KMeans is an unsupervised learning algorithm that partitions a set of \( n \) observations into \( k \) clusters, where each observation is assigned to the cluster with the nearest mean (centroid). The algorithm minimizes the total intra-cluster variance.

## Objective Function

The goal of KMeans is to minimize the **within-cluster sum of squares (WCSS)**:

$$
J = \sum_{i=1}^{k} \sum_{x \in S_i} \| x - \mu_i \|^2
$$

- \( S_i \) is the set of points in cluster \( i \).
- \( \mu_i \) is the centroid of cluster \( i \), computed as:

$$
\mu_i = \frac{1}{|S_i|} \sum_{x \in S_i} x
$$

## Algorithm Steps

1. **Initialization:**  
   Choose \( k \) initial centroids (e.g., randomly or using a method like k-means++).

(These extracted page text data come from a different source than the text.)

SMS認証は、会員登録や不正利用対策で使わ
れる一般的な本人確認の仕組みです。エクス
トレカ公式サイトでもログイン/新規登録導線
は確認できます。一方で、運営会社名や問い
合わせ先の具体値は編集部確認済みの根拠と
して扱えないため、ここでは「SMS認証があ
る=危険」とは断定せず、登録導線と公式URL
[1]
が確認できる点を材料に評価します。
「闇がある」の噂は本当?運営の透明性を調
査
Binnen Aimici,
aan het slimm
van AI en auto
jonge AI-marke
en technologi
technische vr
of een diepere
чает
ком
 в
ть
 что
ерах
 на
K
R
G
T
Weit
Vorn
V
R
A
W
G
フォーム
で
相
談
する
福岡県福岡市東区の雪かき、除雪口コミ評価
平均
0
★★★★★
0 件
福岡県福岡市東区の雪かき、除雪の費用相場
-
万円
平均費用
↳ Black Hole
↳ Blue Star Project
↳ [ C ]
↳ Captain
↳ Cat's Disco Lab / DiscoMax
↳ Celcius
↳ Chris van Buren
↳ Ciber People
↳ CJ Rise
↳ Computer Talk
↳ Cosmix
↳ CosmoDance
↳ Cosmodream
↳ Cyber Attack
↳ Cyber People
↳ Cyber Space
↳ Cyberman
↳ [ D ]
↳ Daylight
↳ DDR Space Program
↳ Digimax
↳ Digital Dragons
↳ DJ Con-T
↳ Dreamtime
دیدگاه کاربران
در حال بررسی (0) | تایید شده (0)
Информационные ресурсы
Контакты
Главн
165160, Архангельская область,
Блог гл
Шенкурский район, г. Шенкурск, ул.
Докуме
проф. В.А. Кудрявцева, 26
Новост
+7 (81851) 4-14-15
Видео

2. **Assignment Step (Expectation):**  
   For each data point \( x \), assign it to the cluster with the nearest centroid:

   $$
   \text{Cluster}(x) = \arg \min_{i \in \{1,\dots,k\}} \| x - \mu_i \|^2
   $$

3. **Update Step (Maximization):**  
   Recalculate the centroid of each cluster by taking the mean of all points assigned to that cluster:

   $$
   \mu_i = \frac{1}{|S_i|} \sum_{x \in S_i} x
   $$

4. **Convergence:**  
   Repeat the assignment and update steps until the centroids no longer change (or the change is below a predefined threshold).

## Python Code Example

Below is a sample Python code that demonstrates the KMeans algorithm using scikit-learn:

```python
import numpy as np
import matplotlib.pyplot as plt
from sklearn.cluster import KMeans
from sklearn.datasets import make_blobs

# Generate synthetic data with 4 centers
X, _ = make_blobs(n_samples=300, centers=4, cluster_std=0.60, random_state=0)

# Visualize the generated data
plt.figure(figsize=(6, 4))
plt.scatter(X[:, 0], X[:, 1], s=30, color='gray')
plt.title("Generated Data")
plt.xlabel("Feature 1")
plt.ylabel("Feature 2")
plt.show()

# Set the number of clusters
k = 4

# Initialize KMeans with k-means++ initialization
kmeans = KMeans(n_clusters=k, init="k-means++", n_init=10, max_iter=300, random_state=0)

# Fit KMeans to the data and predict cluster labels
kmeans.fit(X)
y_kmeans = kmeans.predict(X)

# Plot the clustered data with centroids
plt.figure(figsize=(6, 4))
plt.scatter(X[:, 0], X[:, 1], c=y_kmeans, s=30, cmap='viridis')
centers = kmeans.cluster_centers_
plt.scatter(centers[:, 0], centers[:, 1], c='black', s=200, marker='X')
plt.title("KMeans Clustering")
plt.xlabel("Feature 1")
plt.ylabel("Feature 2")
plt.show()
```

## Summary

- **Objective:** Minimize the total intra-cluster variance

  $$
  J = \sum_{i=1}^{k} \sum_{x \in S_i} \| x - \mu_i \|^2
  $$

- **Centroid Calculation:**

  $$
  \mu_i = \frac{1}{|S_i|} \sum_{x \in S_i} x
  $$

- **Key Steps:**
  1. Initialization of centroids
  2. Assignment of points to the nearest centroid
  3. Recalculation of centroids
  4. Repeating until convergence

This note provides the essential formulas and a practical example to help you understand and implement KMeans clustering.